(SUPPLIED MATERIAL)
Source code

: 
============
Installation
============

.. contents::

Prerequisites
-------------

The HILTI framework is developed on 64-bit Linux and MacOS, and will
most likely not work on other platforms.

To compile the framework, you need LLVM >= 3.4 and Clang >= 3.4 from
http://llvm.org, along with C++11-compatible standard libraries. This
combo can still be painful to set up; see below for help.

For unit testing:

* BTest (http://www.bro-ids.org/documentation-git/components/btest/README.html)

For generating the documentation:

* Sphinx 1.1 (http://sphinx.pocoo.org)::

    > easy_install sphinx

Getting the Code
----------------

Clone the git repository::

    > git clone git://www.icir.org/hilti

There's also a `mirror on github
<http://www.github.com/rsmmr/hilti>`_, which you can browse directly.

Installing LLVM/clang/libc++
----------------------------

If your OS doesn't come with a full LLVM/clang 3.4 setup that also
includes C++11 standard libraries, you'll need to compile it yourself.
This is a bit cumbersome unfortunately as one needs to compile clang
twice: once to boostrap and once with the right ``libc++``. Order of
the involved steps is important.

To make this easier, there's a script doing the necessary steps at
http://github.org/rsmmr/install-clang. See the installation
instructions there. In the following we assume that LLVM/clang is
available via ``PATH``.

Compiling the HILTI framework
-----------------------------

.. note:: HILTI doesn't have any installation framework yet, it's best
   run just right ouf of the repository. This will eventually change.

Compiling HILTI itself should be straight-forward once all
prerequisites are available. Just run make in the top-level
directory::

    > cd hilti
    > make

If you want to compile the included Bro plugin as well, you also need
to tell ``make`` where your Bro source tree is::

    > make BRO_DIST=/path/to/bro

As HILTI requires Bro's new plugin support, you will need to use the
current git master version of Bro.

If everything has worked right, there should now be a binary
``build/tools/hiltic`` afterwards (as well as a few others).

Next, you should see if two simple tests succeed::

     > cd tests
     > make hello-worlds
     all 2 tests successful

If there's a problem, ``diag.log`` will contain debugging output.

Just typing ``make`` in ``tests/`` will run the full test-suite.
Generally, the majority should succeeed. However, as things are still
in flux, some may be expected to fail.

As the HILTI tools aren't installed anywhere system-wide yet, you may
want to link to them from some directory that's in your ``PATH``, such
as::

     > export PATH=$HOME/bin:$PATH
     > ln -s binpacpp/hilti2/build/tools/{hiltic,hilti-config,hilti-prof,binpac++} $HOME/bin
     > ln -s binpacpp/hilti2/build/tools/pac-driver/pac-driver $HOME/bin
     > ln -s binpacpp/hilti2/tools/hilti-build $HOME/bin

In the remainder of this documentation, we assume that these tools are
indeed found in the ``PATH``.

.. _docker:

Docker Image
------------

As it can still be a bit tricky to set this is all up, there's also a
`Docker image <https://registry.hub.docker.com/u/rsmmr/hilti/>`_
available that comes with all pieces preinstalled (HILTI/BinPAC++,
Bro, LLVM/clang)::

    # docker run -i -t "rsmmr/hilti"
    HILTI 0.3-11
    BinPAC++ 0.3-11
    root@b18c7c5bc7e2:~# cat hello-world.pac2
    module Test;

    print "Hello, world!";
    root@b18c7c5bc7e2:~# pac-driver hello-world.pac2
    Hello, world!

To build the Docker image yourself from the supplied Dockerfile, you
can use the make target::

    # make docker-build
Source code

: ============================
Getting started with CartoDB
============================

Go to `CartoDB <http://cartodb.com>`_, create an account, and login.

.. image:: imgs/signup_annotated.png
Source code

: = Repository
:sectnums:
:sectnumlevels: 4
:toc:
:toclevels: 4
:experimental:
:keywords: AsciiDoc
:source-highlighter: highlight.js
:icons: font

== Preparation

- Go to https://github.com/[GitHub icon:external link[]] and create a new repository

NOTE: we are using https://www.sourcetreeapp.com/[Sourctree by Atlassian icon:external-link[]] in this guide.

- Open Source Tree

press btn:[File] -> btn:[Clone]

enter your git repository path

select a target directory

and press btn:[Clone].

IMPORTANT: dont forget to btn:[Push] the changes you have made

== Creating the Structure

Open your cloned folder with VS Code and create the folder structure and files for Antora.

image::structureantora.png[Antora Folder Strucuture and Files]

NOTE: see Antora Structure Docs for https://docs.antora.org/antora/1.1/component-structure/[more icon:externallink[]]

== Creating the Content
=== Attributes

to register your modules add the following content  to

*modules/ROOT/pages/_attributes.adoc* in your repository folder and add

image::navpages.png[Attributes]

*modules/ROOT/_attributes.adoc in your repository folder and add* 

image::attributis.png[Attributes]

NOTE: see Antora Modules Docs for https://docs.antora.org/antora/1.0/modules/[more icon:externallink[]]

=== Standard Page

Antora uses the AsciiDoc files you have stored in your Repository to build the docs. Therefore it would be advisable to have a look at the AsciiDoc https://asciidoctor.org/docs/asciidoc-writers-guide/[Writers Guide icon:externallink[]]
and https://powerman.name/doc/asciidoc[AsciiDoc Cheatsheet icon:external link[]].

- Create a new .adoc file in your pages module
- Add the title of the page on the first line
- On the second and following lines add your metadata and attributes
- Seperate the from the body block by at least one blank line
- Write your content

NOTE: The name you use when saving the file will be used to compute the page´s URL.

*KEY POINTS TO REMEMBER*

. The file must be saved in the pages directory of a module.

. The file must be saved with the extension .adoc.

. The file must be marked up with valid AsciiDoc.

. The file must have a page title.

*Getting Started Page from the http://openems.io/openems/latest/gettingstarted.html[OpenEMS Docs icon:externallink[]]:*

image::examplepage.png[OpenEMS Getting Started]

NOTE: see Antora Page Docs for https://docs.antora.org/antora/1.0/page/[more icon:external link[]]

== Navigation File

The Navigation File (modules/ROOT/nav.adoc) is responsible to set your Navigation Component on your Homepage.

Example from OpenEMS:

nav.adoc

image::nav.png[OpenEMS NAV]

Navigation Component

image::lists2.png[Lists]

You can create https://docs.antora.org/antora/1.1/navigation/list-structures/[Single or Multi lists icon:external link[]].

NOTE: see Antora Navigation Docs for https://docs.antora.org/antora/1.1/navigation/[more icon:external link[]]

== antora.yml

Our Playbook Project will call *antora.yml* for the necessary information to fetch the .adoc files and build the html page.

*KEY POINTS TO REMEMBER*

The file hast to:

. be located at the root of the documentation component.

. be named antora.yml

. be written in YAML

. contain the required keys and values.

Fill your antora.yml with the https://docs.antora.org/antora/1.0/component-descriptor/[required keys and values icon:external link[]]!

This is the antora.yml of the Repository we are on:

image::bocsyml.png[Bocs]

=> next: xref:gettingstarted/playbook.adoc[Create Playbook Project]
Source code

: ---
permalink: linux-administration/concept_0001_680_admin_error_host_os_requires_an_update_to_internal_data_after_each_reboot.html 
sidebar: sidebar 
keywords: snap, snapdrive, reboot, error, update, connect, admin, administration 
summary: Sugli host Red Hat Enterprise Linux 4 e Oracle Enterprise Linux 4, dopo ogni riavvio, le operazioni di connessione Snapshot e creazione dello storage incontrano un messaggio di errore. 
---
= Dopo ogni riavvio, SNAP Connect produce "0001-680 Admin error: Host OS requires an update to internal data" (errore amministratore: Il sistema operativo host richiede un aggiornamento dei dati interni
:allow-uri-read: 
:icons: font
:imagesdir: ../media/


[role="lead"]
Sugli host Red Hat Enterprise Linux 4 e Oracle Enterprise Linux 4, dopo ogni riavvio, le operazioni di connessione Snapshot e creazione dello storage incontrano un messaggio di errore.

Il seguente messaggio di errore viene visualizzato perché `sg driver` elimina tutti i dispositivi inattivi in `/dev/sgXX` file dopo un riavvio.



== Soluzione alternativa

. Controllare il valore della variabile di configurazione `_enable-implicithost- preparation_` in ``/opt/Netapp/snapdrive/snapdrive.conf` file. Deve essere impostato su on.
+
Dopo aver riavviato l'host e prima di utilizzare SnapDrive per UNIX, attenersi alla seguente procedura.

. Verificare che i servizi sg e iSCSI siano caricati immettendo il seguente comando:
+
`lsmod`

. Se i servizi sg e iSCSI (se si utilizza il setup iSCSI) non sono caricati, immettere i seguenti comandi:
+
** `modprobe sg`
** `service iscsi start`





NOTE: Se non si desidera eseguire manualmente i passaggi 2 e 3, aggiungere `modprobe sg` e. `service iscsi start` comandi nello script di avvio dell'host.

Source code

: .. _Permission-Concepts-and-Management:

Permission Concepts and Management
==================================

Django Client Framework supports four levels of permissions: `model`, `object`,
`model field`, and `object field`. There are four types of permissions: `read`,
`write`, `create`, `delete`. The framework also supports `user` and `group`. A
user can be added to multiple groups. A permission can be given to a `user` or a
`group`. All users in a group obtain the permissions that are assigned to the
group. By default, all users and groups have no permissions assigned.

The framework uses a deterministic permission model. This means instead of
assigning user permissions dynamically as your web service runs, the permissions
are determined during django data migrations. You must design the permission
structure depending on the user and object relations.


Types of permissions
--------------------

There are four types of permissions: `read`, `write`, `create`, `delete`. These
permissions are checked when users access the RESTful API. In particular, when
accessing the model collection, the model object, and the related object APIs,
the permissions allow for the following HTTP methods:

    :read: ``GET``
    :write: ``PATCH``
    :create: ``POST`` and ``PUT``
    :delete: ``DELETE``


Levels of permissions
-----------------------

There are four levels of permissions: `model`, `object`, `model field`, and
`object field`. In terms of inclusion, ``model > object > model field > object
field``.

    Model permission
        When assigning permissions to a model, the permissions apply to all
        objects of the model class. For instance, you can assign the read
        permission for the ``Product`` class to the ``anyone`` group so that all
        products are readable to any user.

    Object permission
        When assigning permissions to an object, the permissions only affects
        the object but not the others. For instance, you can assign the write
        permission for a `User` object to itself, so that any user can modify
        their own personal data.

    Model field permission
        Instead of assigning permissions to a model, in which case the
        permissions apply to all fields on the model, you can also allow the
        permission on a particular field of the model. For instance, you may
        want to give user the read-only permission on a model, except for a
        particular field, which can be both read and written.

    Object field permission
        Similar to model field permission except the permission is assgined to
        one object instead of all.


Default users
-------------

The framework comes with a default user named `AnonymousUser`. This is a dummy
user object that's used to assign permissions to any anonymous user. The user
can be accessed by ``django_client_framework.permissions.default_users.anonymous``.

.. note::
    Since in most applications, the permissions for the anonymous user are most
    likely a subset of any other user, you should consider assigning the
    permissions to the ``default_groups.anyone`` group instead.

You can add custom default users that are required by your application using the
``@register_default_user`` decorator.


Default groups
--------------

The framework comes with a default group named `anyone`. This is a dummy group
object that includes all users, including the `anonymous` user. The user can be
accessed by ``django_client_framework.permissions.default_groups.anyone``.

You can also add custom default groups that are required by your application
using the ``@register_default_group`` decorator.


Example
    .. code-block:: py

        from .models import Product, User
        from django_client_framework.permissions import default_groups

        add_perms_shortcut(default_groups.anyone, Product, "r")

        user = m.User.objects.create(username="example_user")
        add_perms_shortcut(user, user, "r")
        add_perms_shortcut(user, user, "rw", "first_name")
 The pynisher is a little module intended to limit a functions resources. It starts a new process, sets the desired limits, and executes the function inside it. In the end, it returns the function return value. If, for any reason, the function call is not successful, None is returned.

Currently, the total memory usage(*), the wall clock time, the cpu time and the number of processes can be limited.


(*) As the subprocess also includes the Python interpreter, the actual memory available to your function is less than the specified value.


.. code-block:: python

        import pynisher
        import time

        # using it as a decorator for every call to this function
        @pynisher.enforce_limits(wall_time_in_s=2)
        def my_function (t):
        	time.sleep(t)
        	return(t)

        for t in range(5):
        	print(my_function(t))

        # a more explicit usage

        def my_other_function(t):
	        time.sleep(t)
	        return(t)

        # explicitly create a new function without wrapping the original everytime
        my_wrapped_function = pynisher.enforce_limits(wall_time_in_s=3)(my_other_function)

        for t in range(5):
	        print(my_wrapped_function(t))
(End SUPPLIED MATERIAL)
Of all the entries above, repeat only the lines from the line that has "combo can still" to the line that has "If you want", both lines included, exactly.

RESPONSE AREA →
combo can still be painful to set up; see below for help.

For unit testing:

* BTest (http://www.bro-ids.org/documentation-git/components/btest/README.html)

For generating the documentation:

* Sphinx 1.1 (http://sphinx.pocoo.org)::

    > easy_install sphinx

Getting the Code
----------------

Clone the git repository::

    > git clone git://www.icir.org/hilti

There's also a `mirror on github
<http://www.github.com/rsmmr/hilti>`_, which you can browse directly.

Installing LLVM/clang/libc++
----------------------------

If your OS doesn't come with a full LLVM/clang 3.4 setup that also
includes C++11 standard libraries, you'll need to compile it yourself.
This is a bit cumbersome unfortunately as one needs to compile clang
twice: once to boostrap and once with the right ``libc++``. Order of
the involved steps is important.

To make this easier, there's a script doing the necessary steps at
http://github.org/rsmmr/install-clang. See the installation
instructions there. In the following we assume that LLVM/clang is
available via ``PATH``.

Compiling the HILTI framework
-----------------------------

.. note:: HILTI doesn't have any installation framework yet, it's best
   run just right ouf of the repository. This will eventually change.

Compiling HILTI itself should be straight-forward once all
prerequisites are available. Just run make in the top-level
directory::

    > cd hilti
    > make

If you want to compile the included Bro plugin as well, you also need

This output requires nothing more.